Charting the Rise of Measles in Canada

Understanding this highly contagious viral infection.

Charting the Rise of Measles in Canada

In a way, measles is like an airplane crash: it makes the news because it’s uncommon. Still, 2014 saw a higher-than-average rate of measles within our borders, according to Public Health Canada. In recent years, there have been several significant outbreaks-including one in Quebec in 2011, with 725 cases.

The signature symptom of the measles is aesthetic: a blotchy rash. More dangerously, it weakens the immune system for weeks, which can lead to complications.
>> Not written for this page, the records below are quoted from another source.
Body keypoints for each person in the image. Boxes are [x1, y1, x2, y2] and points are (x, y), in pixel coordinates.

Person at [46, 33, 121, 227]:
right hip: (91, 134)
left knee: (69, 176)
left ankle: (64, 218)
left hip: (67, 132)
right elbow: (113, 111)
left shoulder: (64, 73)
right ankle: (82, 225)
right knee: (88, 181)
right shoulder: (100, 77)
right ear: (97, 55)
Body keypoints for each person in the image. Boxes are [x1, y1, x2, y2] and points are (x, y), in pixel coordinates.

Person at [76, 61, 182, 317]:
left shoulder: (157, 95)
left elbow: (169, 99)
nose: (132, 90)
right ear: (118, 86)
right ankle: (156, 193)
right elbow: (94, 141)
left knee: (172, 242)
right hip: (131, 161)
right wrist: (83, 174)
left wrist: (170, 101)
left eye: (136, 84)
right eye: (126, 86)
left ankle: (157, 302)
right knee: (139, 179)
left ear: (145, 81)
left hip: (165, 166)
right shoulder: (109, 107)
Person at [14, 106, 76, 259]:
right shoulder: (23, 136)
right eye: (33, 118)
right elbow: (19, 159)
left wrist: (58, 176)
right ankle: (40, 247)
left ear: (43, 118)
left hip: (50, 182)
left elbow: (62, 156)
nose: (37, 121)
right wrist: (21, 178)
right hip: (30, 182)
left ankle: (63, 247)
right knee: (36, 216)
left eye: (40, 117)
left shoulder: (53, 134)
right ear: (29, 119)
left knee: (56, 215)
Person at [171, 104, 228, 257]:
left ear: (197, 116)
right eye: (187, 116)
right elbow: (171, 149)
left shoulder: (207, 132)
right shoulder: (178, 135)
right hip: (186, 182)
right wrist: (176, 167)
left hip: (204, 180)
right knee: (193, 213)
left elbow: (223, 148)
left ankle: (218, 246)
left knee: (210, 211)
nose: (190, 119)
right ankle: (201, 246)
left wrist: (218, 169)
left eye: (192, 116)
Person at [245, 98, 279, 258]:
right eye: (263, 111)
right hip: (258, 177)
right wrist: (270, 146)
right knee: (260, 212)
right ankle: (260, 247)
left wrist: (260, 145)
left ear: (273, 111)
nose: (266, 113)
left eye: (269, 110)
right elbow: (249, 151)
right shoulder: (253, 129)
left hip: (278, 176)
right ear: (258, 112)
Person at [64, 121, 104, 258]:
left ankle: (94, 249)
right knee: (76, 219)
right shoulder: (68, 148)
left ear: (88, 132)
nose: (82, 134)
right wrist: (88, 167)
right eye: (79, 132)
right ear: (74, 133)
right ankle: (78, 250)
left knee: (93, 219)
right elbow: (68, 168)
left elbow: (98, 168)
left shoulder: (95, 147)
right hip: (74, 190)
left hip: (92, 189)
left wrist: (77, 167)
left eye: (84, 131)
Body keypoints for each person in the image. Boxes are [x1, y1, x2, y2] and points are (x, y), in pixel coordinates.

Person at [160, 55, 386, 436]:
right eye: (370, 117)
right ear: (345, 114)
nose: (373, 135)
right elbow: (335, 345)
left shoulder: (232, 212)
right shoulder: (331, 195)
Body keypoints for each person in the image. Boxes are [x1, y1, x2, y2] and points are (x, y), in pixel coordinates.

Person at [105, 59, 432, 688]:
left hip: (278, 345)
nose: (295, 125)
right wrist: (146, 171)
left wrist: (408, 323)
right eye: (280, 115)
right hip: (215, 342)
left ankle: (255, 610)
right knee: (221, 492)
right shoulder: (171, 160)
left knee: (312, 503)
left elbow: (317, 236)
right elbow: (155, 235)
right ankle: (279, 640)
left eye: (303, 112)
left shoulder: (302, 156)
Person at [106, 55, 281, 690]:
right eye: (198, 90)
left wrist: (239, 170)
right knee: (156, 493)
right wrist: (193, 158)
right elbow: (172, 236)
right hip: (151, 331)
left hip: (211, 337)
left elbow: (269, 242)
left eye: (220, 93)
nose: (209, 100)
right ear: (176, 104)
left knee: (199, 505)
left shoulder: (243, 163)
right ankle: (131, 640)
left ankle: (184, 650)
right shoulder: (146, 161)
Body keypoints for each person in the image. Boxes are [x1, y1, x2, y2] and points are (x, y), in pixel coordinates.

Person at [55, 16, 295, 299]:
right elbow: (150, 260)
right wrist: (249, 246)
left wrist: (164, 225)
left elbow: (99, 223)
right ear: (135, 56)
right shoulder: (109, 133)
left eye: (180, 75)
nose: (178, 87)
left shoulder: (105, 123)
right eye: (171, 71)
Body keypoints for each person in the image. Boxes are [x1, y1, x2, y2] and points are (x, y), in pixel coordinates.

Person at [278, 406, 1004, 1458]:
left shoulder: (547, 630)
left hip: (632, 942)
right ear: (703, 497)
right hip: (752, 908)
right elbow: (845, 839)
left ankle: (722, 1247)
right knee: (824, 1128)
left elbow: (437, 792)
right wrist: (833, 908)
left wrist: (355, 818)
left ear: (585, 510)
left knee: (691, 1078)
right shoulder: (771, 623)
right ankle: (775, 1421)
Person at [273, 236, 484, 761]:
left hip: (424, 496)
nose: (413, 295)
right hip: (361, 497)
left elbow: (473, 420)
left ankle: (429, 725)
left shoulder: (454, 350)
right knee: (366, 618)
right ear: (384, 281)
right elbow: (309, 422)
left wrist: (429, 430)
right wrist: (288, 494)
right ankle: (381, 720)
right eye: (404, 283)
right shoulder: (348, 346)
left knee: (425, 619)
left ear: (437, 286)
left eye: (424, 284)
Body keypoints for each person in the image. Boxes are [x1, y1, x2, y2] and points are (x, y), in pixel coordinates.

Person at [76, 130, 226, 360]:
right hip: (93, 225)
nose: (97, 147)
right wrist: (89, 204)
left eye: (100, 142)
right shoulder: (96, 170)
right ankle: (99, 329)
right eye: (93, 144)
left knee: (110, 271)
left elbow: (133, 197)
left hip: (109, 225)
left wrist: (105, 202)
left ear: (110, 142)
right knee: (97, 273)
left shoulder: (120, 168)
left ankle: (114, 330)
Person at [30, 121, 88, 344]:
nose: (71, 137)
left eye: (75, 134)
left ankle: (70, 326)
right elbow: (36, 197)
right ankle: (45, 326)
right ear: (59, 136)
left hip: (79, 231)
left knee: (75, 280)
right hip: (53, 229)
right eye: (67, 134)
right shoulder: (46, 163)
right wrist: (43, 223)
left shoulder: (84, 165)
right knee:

On average, out of every 1,000 measles patients in a developed country, 100 will get pneumonia or another opportunistic infection; one will get a swollen brain with possible brain damage; and one to two will die.

With such a low mortality rate, measles may not sound like a major threat, but its contagiousness amplifies its impact. The virus remains alive and can be spread through the air or on surfaces for up to two hours-you can easily catch it from someone coughing or sneezing.

If surrounded by people without immunity from prior infection or vaccination, each patient would give measles to around 17 others. Because of these factors, the virus used to affect the majority of Canadian children-and kill around 300 each year-before the vaccine became available in the 1960s.

Elsewhere, measles still kills: in 2013, there were 145,700 related deaths worldwide, most of them children. That said, the young are increasingly being vaccinated-the 2013 death count was 75 per cent lower than it had been in 2000. Indeed, the World Health Organization (WHO) is targeting measles for global eradication, a realistic goal given that humans are the virus’s only natural host.

But until the WHO succeeds, there is a very real risk of bringing measles home from abroad. Most of this country’s flare-ups begin with a Canadian who recently travelled internationally.

Although Canada’s overall vaccin­ation rate remains high, there are certain places where it’s not high enough-the WHO recommends 95 per cent to provide “herd im­munity.” For example, one of the recent outbreaks in British Columbia’s Fraser Valley centred around a religious group that shunned vaccines.

Measles-mumps-rubella (MMR) shots don’t guarantee that a child won’t get measles, but they bring the risk down to almost nil. The more people who go in for it, the lower the chance the virus will spread to anyone-including babies who are too young for the vaccine and the min­ority of people who don’t respond to it. Covering immunity gaps would go a long way toward improving our spotty infection record.